Section 1006.34(d)(2) Model Validation Notice
The following perspective was provided by Joann Needleman of Clark Hill.
For industry one of the most anticipated aspects of the Final Rule was to have a Model Form of the validation notice pursuant to 15 U.S.C. §1692(g). For years industry has been telling both the CPFB and state regulators, “Tell us what you want us to say.” While CFPB has made good on its promise to provide a Model Form, the safe harbor that goes along with the use of the form may not be all that industry had hoped for.
The 1006.34(d)(2) Safe Harbor provides the following:
- (i) In general. Model Form B–1 in appendix B to this part contains the validation information required by paragraph (c) of this section and certain optional disclosures permitted by paragraph (d)(3) of this section. A debt collector who uses Model Form B–1 complies with the information and form requirements of paragraphs (c) and (d)(1) of this section, including if the debt collector:
- (A) Omits any or all of the optional disclosures shown on Model Form B–1; or
- (B) Adds any or all of the optional disclosures described in paragraph (d)(3) of this section that are not shown on Model Form B–1, provided that any such optional disclosures are no more prominent than any of the validation information required by paragraph (c) of this section.
- (ii) Certain disclosures on a separate page. A debt collector who uses Model Form B–1 as described in paragraph (d)(2)(i) of this section and who, pursuant to paragraphs (c)(2)(viii) or (5) of this section, includes certain disclosures on a separate page in the same communication with the validation notice and, on the notice, the required statement referring to those disclosures, receives a safe harbor for compliance with the information and form requirements of paragraphs (c) and (d)(1) of this section except with respect to the disclosures on the separate page.
- (iii) Substantially similar form. A debt collector who uses Model Form B–1 as described in paragraphs (d)(2)(i) or (ii) of this section may make changes to the form and retain a safe harbor for compliance with the information and form requirements of paragraphs (c) and (d)(1) of this section provided that the form remains substantially similar to Model Form B–1.
Thus use of the Model Form, either exactly as written, incorporating a second page or in some other substantially similar form will only provide the debt collector with a safe harbor as to the required validation information as outlined in prior sections of §1006.34. The CFPB was very clear in its pre-ample that it declined to extend the “1006.34(d)(2) safe harbor to cover compliance with FDCPA’s section 807’s [15 U.S.C. §1692e] prohibition on false and misleading statements”. The CFPB states that use of the Model Form may protect a debt collector from claims of over shadowing, but that too will depend on what is stated in the validation notice.

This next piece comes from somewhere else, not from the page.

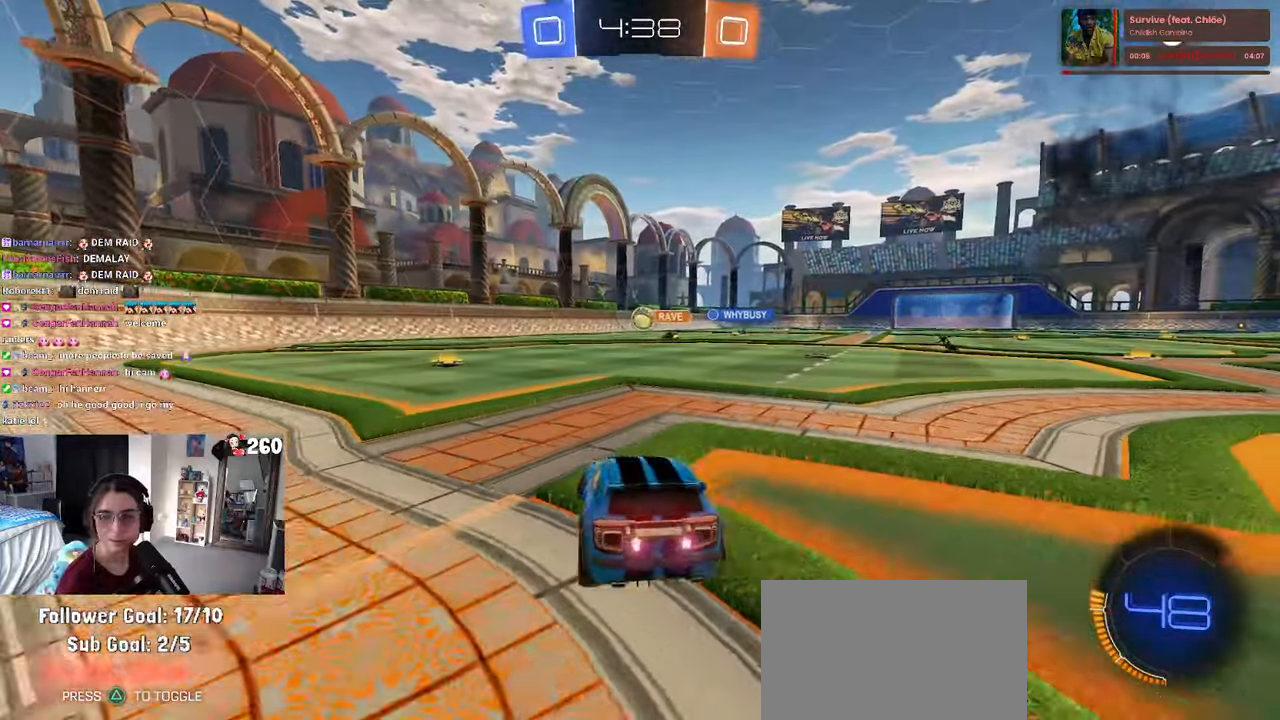
{"buttons": [], "left_stick": "right", "right_stick": "center", "events": []}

The validation notice has limited utility and was never meant to be anything more than a disclosure given to a consumer to inform them about the debt. Very few debt collectors saw high liquidation or response rates from the sending of a validation notice to a consumer. Unfortunately the CFPB has left the door open for consumer attorneys to challenge the “misconception” consumers may experience even from the use of the Model Form. This may mean that claims like Avila, reverse Avila and lack of meaningful involvement may continue even with the use of the Model Form. Therefore, it is incumbent upon industry to use the Model Form as vehicle to leverage the opportunities of electronic communication found in both parts of the Final Rule.
For example, §1006.34(b)(4) and §1006.42 permits the sending of a validation notice electronically, as long as the consumer is expected to reasonably get actual notice. If the validation notice is sent as an initial communication and in the body of an email, it does not have to comply with e-SIGN. The optional disclosures provided in §1006.34(d)(3)(v) permit a debt collector to provide information about their website, email address and if the validation information is not provided electronically, a statement to consumers that they can dispute the debt or request original-creditor information electronically. Remember also that the CFPB has provided an opportunity to work with your creditor clients with respect to “hand-off” letter that can also be provided electronically to an email address the consumer has already used. These important communication touchpoints will be important as debt collectors consider the use of the validation notice as an invitation to engage in a method by which consumer are now accustomed. If your strategy will be more digitally focused, it is imperative that you update your website now. Remember that a consumer’s inbound outreach to a debt collector and their conscious decision to engage is the better safe harbor.